After last week’s news about the swingeing increases in Jordan’s visa fees for independent travellers comes the startling announcement that easyJet – Europe’s second-largest low-cost airline – is launching flights to Jordan, starting on 27 March 2011.
easyJet is intending to operate three flights a week from London Gatwick to Amman’s Queen Alia airport, with an unbelievably low lead-in price of £106 return (US$168; JD118). That price is likely to apply to very few flights – but even if a more usual fare turns out to be double (or even triple) that figure, it will still represent by far the cheapest way to get to Jordan.
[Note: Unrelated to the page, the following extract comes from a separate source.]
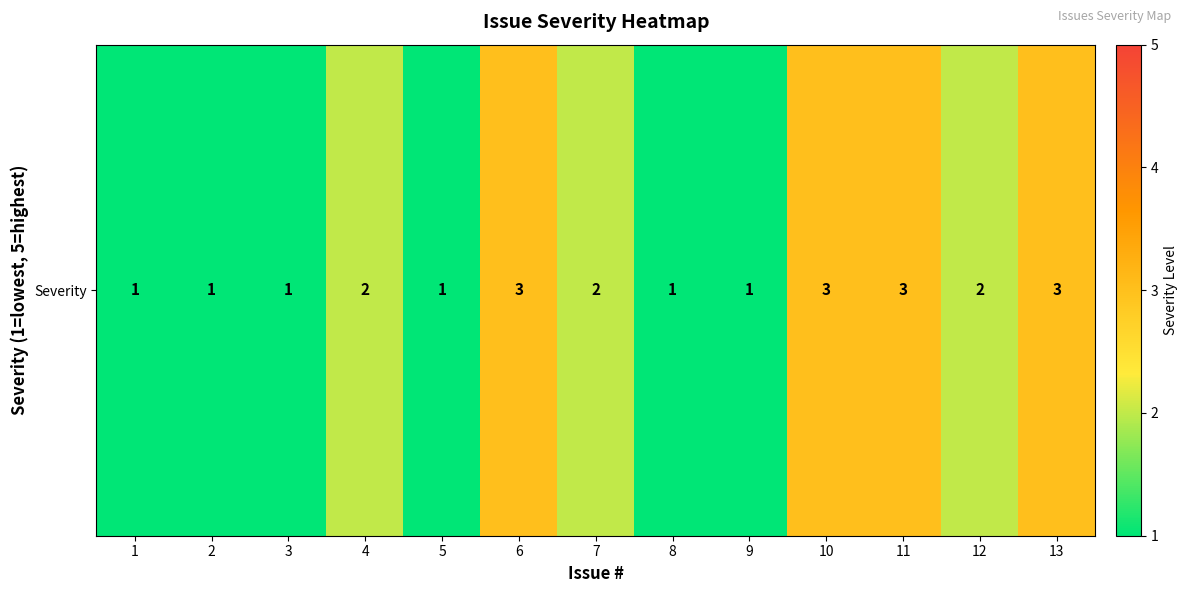

What is the difference between the second highest and minimum values?

2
It’s hard to overestimate the potential impact. It is, in short, the biggest shot-in-the-arm for Jordanian tourism from the UK (and, arguably, for Jordanian tourism in general) since, well, ever.
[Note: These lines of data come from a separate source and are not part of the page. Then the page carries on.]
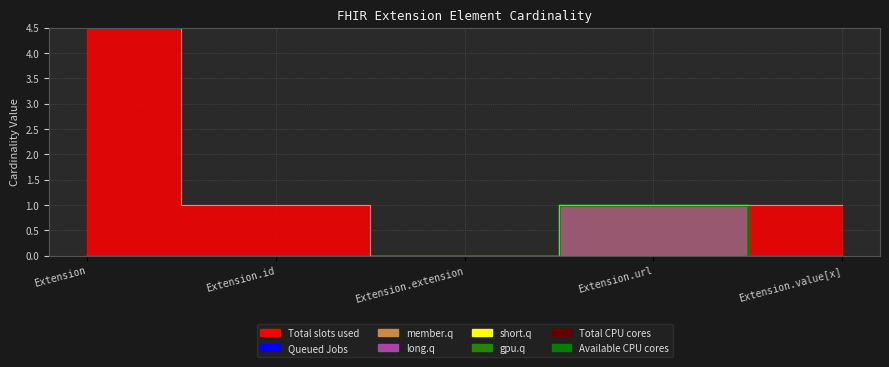

At Extension.extension, list the series in order from smallest to largest.

Available CPU cores, Total CPU cores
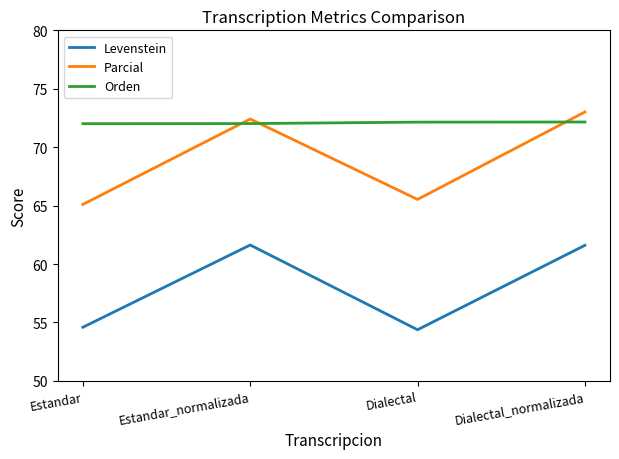

What position from the left is Dialectal_normalizada?

4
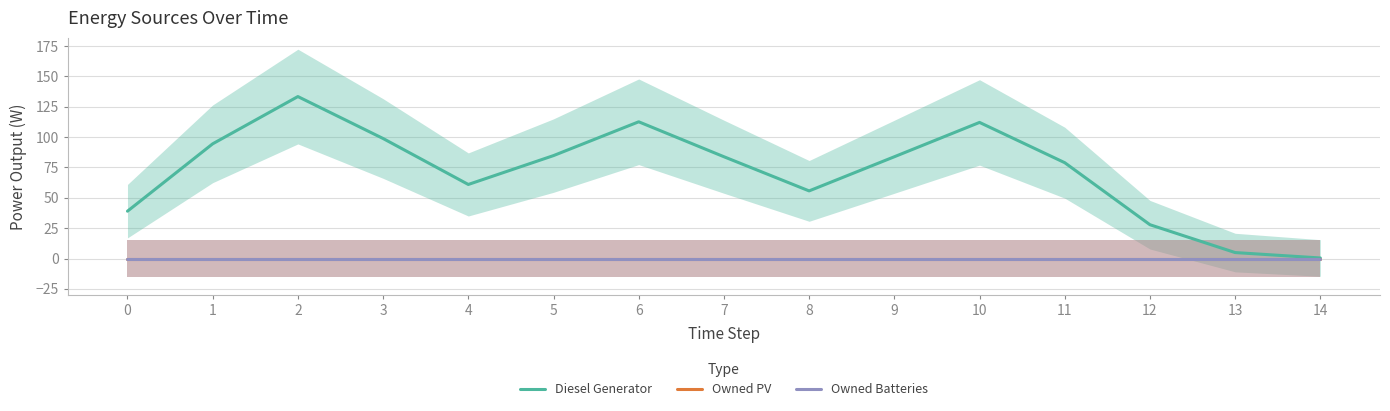

At how many categories does at least one series exceed 4?

14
For years, Jordan has suffered from poor access and high fares. Two airlines fly direct between London and Amman – BMI and Royal Jordanian. Both operate out of Britain’s least favourite airport, London Heathrow, and it’s difficult to find fares on either of less than about £450 return. From London it’s often considerably more expensive to fly to Amman (3600km) than to Muscat (5800km).
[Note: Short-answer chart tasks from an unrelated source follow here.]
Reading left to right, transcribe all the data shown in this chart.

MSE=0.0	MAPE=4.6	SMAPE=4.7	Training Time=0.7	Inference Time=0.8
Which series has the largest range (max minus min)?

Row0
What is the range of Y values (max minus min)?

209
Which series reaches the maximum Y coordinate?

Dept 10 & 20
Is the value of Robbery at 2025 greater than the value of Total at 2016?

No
Is that through lack of demand, or lack of opportunity? Well, we’re about to find out. I’m afraid easyJet’s arrival will be a kick in the pants for both RJ and BMI.
But this doesn’t only put the cat among the pigeons as far as the airlines go. Can Jordan itself actually cope with increased numbers of British travellers on short breaks and sun-seeking holidays?
Jordan’s high visa fees, and absurdly high entry prices at Petra, will put some off.
The over-concentration of five-star hotels in Amman, Aqaba and the Dead Sea – and the lack of high-quality three- and four-star midrange properties around the country – will be shown to be a mistake.
Jordan’s focus on pouring resources into developing package tourism, to the detriment of the independent travel sector, will be exposed as short-sighted.
And cultural issues, as Brits arrive expecting Amman to be like Sharm el-Sheikh or Aqaba to be like Hurghada, may be thrown into sharp focus. Ryanair’s cheap flights to the ancient Moroccan city of Fez have been a stop-start affair, not wholly welcomed on all sides.
On the plus side – well, it hardly needs saying. This puts Jordan into the ‘A’ league of European destinations. The increased exposure, simply through being on easyJet’s route listing, is invaluable. It opens up a whole new market for Jordan, price-sensitive but potentially high-spending independent visitors, who have previously been overlooked. Tourism accounts for roughly 20% of Jordan’s GDP (the country’s second-highest earner) and employs roughly 40,000 people, thereby supporting perhaps as many as a quarter of a million Jordanians, out of a total population around 6 million. It’s not an exaggeration to say that easyJet’s arrival could signal a rise in Jordan’s standard of living.
But perhaps the most important aspect of easyJet’s announcement is the vote of confidence it represents in promoting Jordan as a safe, decent, worthwhile place to go on holiday, regardless of whatever might be going on across the border in neighbouring countries. For years now, the negative impressions garnered from the news media, and allied concerns about personal safety, have been the single hardest barrier for Jordanian tourism marketeers to surmount. Amman’s appearance in easyJet’s big, bright, friendly, orange ads, alongside Corfu, Tenerife and Majorca, is the kind of PR money simply cannot buy.
Incidentally, this is also the first British low-cost routing to an Arab capital city. I don’t want to get too dewy-eyed about it, but there’s an undeniable element of bridging a certain awareness gap there. More Westerners experiencing Arab and Muslim society first-hand, from the inside, can only be a good thing.
I sincerely hope the Jordanian tourism industry – and Jordanian society – can flex with what is a seismic shift. Heaven knows Jordan needs easyJet; but, in truth, does easyJet need Jordan? I really hope that, by the end of 2011, it will be obvious they do.